◆ 本文 ◆
▼▼▼
展覧会 #10 吉田克朗展@埼玉県立近代美術館
この展覧会は「もの派」の中核作家である吉田克朗(1943~1999年)の制作の軌跡を辿る初の回顧展です。
私が今まで見てきた「もの派」の作家でぱっと思い浮かぶのは李禹煥と菅木志雄で吉田克朗の作品は(たぶん)見たことがなく、どんな作品が見られるのか興味が湧いて展覧会を訪れました。
今回の展覧会で吉田克朗の活動全体を通して見ると、「もの派」の作風に取り組んだのは初期の一時期だけだったということが分かります。
「もの派」の作品も興味深いですが、私は「もの派」を離れて平面で表現を模索していく時期の作品が制作方法も含めてとても面白いと感じました。
1980年代後半からは見る側としてもかなりエネルギーを使うとても重厚な作品になっています。
▲▲▲
◆ 提供資料 ◆
▼▼▼
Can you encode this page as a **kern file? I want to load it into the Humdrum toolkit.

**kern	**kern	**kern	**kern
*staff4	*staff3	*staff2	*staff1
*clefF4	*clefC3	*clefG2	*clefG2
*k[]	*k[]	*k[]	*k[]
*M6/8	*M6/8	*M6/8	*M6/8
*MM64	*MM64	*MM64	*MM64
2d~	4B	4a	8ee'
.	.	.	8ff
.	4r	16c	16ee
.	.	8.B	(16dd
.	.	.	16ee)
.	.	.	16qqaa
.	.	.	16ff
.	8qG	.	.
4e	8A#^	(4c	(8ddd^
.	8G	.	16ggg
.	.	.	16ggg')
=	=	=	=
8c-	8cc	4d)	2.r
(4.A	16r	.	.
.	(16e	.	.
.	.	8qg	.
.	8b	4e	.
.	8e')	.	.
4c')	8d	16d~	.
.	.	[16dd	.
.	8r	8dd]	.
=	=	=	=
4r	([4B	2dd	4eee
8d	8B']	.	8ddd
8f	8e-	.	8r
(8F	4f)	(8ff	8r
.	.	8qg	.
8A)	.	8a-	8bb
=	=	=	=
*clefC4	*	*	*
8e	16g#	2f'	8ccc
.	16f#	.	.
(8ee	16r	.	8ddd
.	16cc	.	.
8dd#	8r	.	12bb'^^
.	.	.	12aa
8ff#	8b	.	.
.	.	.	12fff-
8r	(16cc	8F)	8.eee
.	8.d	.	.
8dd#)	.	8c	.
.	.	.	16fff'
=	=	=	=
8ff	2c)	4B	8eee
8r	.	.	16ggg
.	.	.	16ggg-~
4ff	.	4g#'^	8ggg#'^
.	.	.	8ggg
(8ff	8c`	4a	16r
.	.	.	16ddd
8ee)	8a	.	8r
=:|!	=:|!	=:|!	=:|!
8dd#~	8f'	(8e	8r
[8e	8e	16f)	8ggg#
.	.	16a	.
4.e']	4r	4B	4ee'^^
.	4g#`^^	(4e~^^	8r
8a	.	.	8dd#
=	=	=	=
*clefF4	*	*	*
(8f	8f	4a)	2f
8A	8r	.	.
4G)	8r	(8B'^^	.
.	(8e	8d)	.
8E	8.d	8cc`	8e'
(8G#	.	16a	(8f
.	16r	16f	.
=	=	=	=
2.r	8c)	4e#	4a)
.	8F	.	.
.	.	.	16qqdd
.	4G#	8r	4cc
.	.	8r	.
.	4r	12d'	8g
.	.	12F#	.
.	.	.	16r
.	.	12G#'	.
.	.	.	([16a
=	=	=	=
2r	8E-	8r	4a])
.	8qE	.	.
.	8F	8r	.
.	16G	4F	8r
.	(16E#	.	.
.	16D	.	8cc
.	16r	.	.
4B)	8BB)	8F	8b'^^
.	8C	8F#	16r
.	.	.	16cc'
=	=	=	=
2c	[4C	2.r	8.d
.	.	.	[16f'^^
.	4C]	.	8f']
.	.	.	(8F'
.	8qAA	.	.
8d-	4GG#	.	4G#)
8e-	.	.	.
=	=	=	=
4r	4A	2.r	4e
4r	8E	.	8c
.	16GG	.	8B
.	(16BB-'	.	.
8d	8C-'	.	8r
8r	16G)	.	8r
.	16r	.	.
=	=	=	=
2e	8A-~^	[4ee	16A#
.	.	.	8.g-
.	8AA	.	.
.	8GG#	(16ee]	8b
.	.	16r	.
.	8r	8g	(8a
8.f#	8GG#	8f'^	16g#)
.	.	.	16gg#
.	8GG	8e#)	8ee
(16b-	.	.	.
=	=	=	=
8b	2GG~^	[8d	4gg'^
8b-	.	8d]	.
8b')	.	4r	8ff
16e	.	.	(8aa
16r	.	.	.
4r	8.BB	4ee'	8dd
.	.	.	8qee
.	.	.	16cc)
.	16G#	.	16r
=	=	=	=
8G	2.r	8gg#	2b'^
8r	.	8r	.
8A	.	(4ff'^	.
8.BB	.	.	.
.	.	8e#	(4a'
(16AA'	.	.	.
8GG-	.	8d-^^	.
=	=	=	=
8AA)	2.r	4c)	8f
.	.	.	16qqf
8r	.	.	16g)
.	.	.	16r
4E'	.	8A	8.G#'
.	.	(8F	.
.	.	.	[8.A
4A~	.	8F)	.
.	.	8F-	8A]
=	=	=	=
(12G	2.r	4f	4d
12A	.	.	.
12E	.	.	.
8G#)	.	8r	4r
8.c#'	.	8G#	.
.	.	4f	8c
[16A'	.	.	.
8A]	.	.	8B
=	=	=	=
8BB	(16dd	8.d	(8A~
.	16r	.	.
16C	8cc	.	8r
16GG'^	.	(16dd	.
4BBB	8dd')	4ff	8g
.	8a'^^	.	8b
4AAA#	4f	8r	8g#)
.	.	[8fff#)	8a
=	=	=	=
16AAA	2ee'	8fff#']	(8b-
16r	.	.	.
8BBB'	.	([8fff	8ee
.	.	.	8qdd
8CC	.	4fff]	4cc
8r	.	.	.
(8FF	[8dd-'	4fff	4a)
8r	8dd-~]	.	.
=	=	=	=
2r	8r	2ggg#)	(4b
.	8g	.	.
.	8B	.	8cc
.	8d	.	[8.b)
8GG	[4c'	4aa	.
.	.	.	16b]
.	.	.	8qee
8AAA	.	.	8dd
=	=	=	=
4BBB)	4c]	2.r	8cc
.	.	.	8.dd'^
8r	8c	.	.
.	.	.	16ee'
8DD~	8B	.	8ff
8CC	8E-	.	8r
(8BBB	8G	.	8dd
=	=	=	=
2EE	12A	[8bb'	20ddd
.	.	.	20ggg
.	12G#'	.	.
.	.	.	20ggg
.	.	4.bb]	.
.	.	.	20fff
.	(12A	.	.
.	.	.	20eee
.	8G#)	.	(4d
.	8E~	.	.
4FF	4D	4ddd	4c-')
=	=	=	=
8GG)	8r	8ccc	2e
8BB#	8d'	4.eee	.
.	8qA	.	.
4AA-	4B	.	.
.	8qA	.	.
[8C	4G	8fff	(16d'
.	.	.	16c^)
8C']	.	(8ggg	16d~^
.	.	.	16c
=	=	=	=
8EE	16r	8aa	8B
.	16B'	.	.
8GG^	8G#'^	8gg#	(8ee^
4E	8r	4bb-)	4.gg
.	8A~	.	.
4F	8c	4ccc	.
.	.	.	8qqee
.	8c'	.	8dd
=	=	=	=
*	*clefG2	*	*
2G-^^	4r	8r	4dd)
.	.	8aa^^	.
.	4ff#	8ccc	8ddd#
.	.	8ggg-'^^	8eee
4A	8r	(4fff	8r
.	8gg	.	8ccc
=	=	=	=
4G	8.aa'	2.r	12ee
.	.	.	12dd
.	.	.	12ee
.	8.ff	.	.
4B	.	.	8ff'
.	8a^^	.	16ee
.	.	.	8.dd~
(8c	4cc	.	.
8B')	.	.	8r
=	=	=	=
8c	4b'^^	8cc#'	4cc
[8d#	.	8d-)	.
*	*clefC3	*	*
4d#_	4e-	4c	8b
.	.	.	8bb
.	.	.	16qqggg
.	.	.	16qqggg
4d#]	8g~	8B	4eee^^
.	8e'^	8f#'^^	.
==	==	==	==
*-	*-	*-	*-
▲▲▲
◆ 取り組む課題 ◆
1. 本文の次の一文を英語に訳しなさい。「今回の展覧会で吉田克朗の活動全体を通して見ると、「もの派」の作風に取り組んだのは初期の一時期だけだったということが分かります。」
2. 本文の「展覧会 #10 吉田克朗展@埼玉県立近代美術館」から「も重厚な作品になっています。」までを、両端の語句も含めてそのまま書き写しなさい。

◆ 課題の解答 ◆
1. Looking at Katsuro Yoshida's activity as a whole through this exhibition, one can see that he worked in the Mono-ha style only for a brief period early in his career.

2.
展覧会 #10 吉田克朗展@埼玉県立近代美術館
この展覧会は「もの派」の中核作家である吉田克朗(1943~1999年)の制作の軌跡を辿る初の回顧展です。
私が今まで見てきた「もの派」の作家でぱっと思い浮かぶのは李禹煥と菅木志雄で吉田克朗の作品は(たぶん)見たことがなく、どんな作品が見られるのか興味が湧いて展覧会を訪れました。
今回の展覧会で吉田克朗の活動全体を通して見ると、「もの派」の作風に取り組んだのは初期の一時期だけだったということが分かります。
「もの派」の作品も興味深いですが、私は「もの派」を離れて平面で表現を模索していく時期の作品が制作方法も含めてとても面白いと感じました。
1980年代後半からは見る側としてもかなりエネルギーを使うとても重厚な作品になっています。